[Saved entries]
▼▼▼

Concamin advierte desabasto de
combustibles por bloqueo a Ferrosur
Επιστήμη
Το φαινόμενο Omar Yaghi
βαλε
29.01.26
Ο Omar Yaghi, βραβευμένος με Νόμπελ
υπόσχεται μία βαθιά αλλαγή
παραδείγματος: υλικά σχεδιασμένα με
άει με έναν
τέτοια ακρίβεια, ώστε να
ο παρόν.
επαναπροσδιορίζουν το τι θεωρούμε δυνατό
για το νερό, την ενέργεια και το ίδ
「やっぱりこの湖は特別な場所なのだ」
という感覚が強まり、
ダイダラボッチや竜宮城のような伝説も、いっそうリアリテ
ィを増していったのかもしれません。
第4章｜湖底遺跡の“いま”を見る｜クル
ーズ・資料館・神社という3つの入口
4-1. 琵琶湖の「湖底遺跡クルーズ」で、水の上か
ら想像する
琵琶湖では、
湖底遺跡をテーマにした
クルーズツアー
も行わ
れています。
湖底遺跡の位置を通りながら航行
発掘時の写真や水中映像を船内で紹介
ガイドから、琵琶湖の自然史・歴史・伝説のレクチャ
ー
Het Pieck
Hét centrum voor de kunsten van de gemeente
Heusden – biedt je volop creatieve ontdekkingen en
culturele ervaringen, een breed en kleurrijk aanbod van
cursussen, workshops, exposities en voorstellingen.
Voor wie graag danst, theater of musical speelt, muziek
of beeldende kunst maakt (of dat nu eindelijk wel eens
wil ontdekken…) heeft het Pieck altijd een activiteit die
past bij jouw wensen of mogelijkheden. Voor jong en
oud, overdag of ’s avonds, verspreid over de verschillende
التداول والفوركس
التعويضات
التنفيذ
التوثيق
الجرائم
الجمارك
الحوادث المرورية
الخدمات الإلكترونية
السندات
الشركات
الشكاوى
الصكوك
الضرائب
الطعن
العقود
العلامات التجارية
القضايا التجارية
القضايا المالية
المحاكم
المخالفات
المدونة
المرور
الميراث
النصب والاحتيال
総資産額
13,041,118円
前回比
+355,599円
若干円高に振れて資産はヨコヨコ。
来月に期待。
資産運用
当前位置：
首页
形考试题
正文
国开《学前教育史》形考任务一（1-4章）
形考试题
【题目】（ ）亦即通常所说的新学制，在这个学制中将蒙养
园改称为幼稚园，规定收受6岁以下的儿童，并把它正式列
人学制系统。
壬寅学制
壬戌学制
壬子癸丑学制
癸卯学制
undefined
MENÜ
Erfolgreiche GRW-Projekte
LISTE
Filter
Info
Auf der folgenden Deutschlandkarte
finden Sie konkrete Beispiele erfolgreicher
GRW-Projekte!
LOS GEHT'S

▲▲▲

Problem details: Retype, word for word, the lines from the start of the material through the line with "wil ontdekken…) heeft", including that line.

Final answer:
Concamin advierte desabasto de
combustibles por bloqueo a Ferrosur
Επιστήμη
Το φαινόμενο Omar Yaghi
βαλε
29.01.26
Ο Omar Yaghi, βραβευμένος με Νόμπελ
υπόσχεται μία βαθιά αλλαγή
παραδείγματος: υλικά σχεδιασμένα με
άει με έναν
τέτοια ακρίβεια, ώστε να
ο παρόν.
επαναπροσδιορίζουν το τι θεωρούμε δυνατό
για το νερό, την ενέργεια και το ίδ
「やっぱりこの湖は特別な場所なのだ」
という感覚が強まり、
ダイダラボッチや竜宮城のような伝説も、いっそうリアリテ
ィを増していったのかもしれません。
第4章｜湖底遺跡の“いま”を見る｜クル
ーズ・資料館・神社という3つの入口
4-1. 琵琶湖の「湖底遺跡クルーズ」で、水の上か
ら想像する
琵琶湖では、
湖底遺跡をテーマにした
クルーズツアー
も行わ
れています。
湖底遺跡の位置を通りながら航行
発掘時の写真や水中映像を船内で紹介
ガイドから、琵琶湖の自然史・歴史・伝説のレクチャ
ー
Het Pieck
Hét centrum voor de kunsten van de gemeente
Heusden – biedt je volop creatieve ontdekkingen en
culturele ervaringen, een breed en kleurrijk aanbod van
cursussen, workshops, exposities en voorstellingen.
Voor wie graag danst, theater of musical speelt, muziek
of beeldende kunst maakt (of dat nu eindelijk wel eens
wil ontdekken…) heeft het Pieck altijd een activiteit die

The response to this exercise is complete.